Maka dari itu sering dari kita yang melihat sosok social climber. Dimana seseorang ingin diakui secara sosial. Biasanya anak muda, dengan memaksakan budget yang dimiliki orangtuanya untuk beli ini-itu. Untuk terlihat lebih high level, lebih kekinian. Sedangkan orangtuanya banting-tulang setiap hari demi membahagiakan anak mereka.

Kita gak bisa pura-pura nutup mata atas fenomena ini. Apalagi dengan adanya instagram, rasanya gengsi manusia semakin tinggi aja. Yang kaya akan terkenal. Yah, benar-benar karakteristik budaya popular media: meretas dari atas.

Pola pikir dari masyarakat itu bisa membentuk kepribadian seseorang, bisa mendorong seseorang berbuat yang enggak-enggak..

Lucu nya ya,

Hal itu terjadi dari bagaimana manusia hanya memandang manusia lain hanya dari ‘uang’-nya.
Mungkin terkesan sinetron abis sih, ya, adanya perbedaan level atas kekayaan ini. Tapi sebenernya ini terjadi di sekitar kita, dalam bentuk yang lebih halus.

Yang betul-betul miskin malu bila berhadapan dengan yang kaya. Karena adanya kelas sosial. Padahal harga dirinya mah sama aja, atau bisa jadi lebih tinggi. Orang kaya pun banyak yang memiliki harga diri rendah; kaya tapi korupsi, kaya tapi nyogok, kaya tapi ngemis, kaya tapi bunuh orang dan kaya beserta tapi-tapi lainnya.

Semangat bekerja karena adanya keinginan menjunjung harga diri merupakan salah satu faktor terbesar membuat Tiongkok lebih maju..

Pak Dahlan  menyebut orang-orang Tiongkok yang seperti saya tulis di atas itu dengan istilah “Kaya Bermanfaat dan Miskin Bermartabat”.

Dan hal ini menurut Pak Dahlan (dan saya sangat setuju) belum menjadi budaya di Indonesia.
Jadi di buku tersebut Pak Dahlan bercerita.

Waktu Pak Dahlan Iskan mulai membenahi Jawa Pos di tahun 1982. Beliau liat pegawai percetakannya kurus-kurus, pucet, loyo. Karena memang gajinya kecil. Mereka bahkan biasa minum air keran karena Jawa Pos gak menyediakan air minum padahal bekerja sepanjang malam.

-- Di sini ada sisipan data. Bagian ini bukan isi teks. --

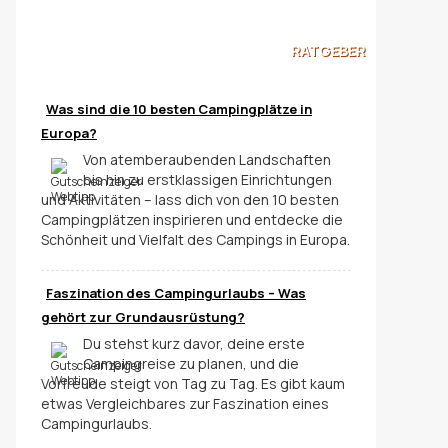
RATGEBER
Was sind die 10 besten Campingplätze in
Europa?
Von atemberaubenden Landschaften
bis hin zu erstklassigen Einrichtungen
und Aktivitäten – lass dich von den 10 besten
Campingplätzen inspirieren und entdecke die
Schönheit und Vielfalt des Campings in Europa.
Faszination des Campingurlaubs – Was
gehört zur Grundausrüstung?
Du stehst kurz davor, deine erste
Campingreise zu planen, und die
Vorfreude steigt von Tag zu Tag. Es gibt kaum
etwas Vergleichbares zur Faszination eines
Campingurlaubs.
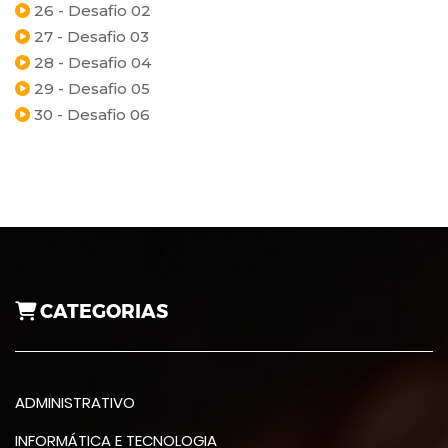
26 - Desafio 02
27 - Desafio 03
28 - Desafio 04
29 - Desafio 05
30 - Desafio 06
CATEGORIAS
ADMINISTRATIVO
INFORMÁTICA E TECNOLOGIA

Nah karena ingin membenahi akhirnya beliau mengadakan program “susunisasi”. Jadi, tiap malam, Akan ada jatah uang untuk karyawan-karyawan dibelikan satu kaleng besar susu untuk mereka minum bersama sambil bekerja. Agar sehat-sehat, agar kuat, dan semangat bekerja.

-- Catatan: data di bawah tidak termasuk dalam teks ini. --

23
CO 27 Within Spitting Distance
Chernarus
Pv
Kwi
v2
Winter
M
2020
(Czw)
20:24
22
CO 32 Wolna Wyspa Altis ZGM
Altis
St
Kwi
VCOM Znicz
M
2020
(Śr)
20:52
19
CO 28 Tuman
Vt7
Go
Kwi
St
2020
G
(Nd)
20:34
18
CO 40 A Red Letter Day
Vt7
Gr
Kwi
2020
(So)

Suatu hari, setelah program susuniasai berjalan, di tengah malam, Pak Dahlan datang ke percetakan. Beliau gak liat ada gelas bekas minum susu. Kemudian beliau tanya: dimana susunya? Sambil takut, salah satu dari mereka menjawab. Susunya dijual. Setiap hari. Dijual secara bergilir. Hari ini karyawan A, besok B, lusa si C. Begitu seterusnya.

Padahal beliau sebagai bos, sebagai orang kaya tidak merendahkan orang miskin, beliau malah memandang mereka sebagai manusia yang memiliki semangat bekerja dan sedang memperjuangkan harga dirinya. Tapi malah berakhir seperti itu. Yang miskin, malah melunjak. Malah merendahkan harga dirinya sendiri. Tapi berakhir seperti itu.

Terakhir, saya kadang bertanya-tanya, apa yang salah dari kita warga Indonesia? Kita belajar tentang rendah hati dan rendah diri sedari kecil dan diulang terus-menerus.

Tapi kenapa kita gak bisa membedakan mana yang “rendah hati” dan yang mana yang “rendah diri”. Apa pembelajaran moral kita sebegini gagalnya?

Kenapa di kepala masyarakat kita tertanam untuk menghilangkan harga diri demi uang? sedang yang di Tiongkok banyak yang lebih miskin pun memiliki semangat juang? Apa yang salah dalam tataran sosial bermasyarakat ini?